WHAT NEEDS TO BE DONE
Retype the records word for word. Skip every image.
··· EXTRACTED DATA
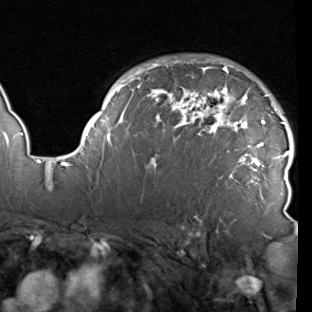
Breast MRI (dynamic contrast-enhanced), one axial slice. Position 67 of 90 along the scan axis. Cropped to one breast. Dynamic contrast-enhanced series, time point 2 of 7 at this slice position (early post-contrast). 1.5 T. TE 1.9 ms, TR 5.1 ms. 312 × 312 image matrix, field of view 232 × 232 mm. Female patient.
Structures marked on this image (semi-automatically segmented with operator editing):
- enhancing-tissue mask used for the functional tumour volume (all voxels passing the contrast-enhancement thresholds inside the analysis volume; usually the tumour): bounding box [x1, y1, x2, y2] px = [78, 60, 294, 215]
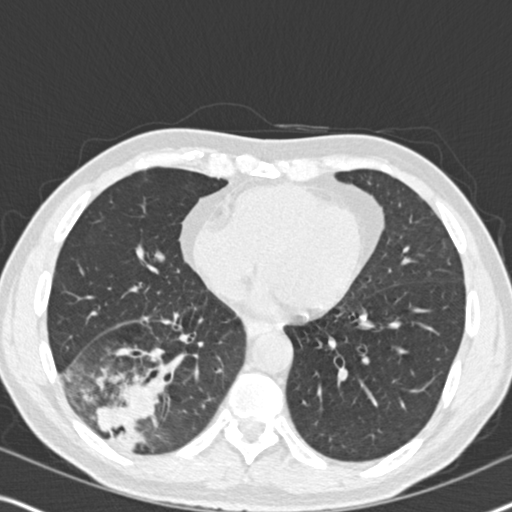
Low-dose screening chest CT, axial slice. Second annual screen. Lung window (W 1500 / L -600 HU). Standard (soft-tissue) reconstruction kernel (B30f). Male participant, aged 61 years at enrolment.
Expert reader's lesion annotation, box from (x=53, y=330) to (x=190, y=465) px. Screening reader's record for this exam (one nodule recorded; not confirmed to be the boxed lesion): non-calcified nodule or mass ≥4 mm, right lower lobe, 90 × 80 mm, soft tissue attenuation, pre-existing on the prior screen: yes; interval growth: yes. Later outcome: lung cancer diagnosed 20 days after this screen — bronchiolo-alveolar adenocarcinoma, NOS, right lower lobe, moderately differentiated (G2), stage IIIB (AJCC 6th edition), 90 mm at pathology.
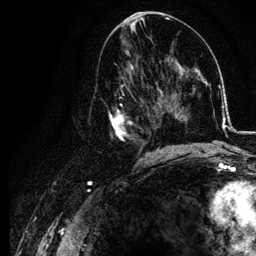
Breast MRI, one axial slice; slice 57 of 134 in the series (ordered by position); cropped to one breast; dynamic contrast-enhanced series, time point 2 of 6 at this slice position (early post-contrast); 3 T; TE 4.2 ms, TR 7.9 ms; 256 × 256 image matrix. Female patient.
Annotated regions visible in this slice (semi-automatically segmented with operator editing):
- enhancing-tissue mask used for the functional tumour volume (all voxels passing the contrast-enhancement thresholds inside the analysis volume; usually the tumour): box from (x=105, y=74) to (x=155, y=157) px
······
RESPONSE BOX
Breast MRI (dynamic contrast-enhanced), one axial slice. Position 67 of 90 along the scan axis. Cropped to one breast. Dynamic contrast-enhanced series, time point 2 of 7 at this slice position (early post-contrast). 1.5 T. TE 1.9 ms, TR 5.1 ms. 312 × 312 image matrix, field of view 232 × 232 mm. Female patient.
Structures marked on this image (semi-automatically segmented with operator editing):
- enhancing-tissue mask used for the functional tumour volume (all voxels passing the contrast-enhancement thresholds inside the analysis volume; usually the tumour): bounding box [x1, y1, x2, y2] px = [78, 60, 294, 215]
Low-dose screening chest CT, axial slice. Second annual screen. Lung window (W 1500 / L -600 HU). Standard (soft-tissue) reconstruction kernel (B30f). Male participant, aged 61 years at enrolment.
Expert reader's lesion annotation, box from (x=53, y=330) to (x=190, y=465) px. Screening reader's record for this exam (one nodule recorded; not confirmed to be the boxed lesion): non-calcified nodule or mass ≥4 mm, right lower lobe, 90 × 80 mm, soft tissue attenuation, pre-existing on the prior screen: yes; interval growth: yes. Later outcome: lung cancer diagnosed 20 days after this screen — bronchiolo-alveolar adenocarcinoma, NOS, right lower lobe, moderately differentiated (G2), stage IIIB (AJCC 6th edition), 90 mm at pathology.
Breast MRI, one axial slice; slice 57 of 134 in the series (ordered by position); cropped to one breast; dynamic contrast-enhanced series, time point 2 of 6 at this slice position (early post-contrast); 3 T; TE 4.2 ms, TR 7.9 ms; 256 × 256 image matrix. Female patient.
Annotated regions visible in this slice (semi-automatically segmented with operator editing):
- enhancing-tissue mask used for the functional tumour volume (all voxels passing the contrast-enhancement thresholds inside the analysis volume; usually the tumour): box from (x=105, y=74) to (x=155, y=157) px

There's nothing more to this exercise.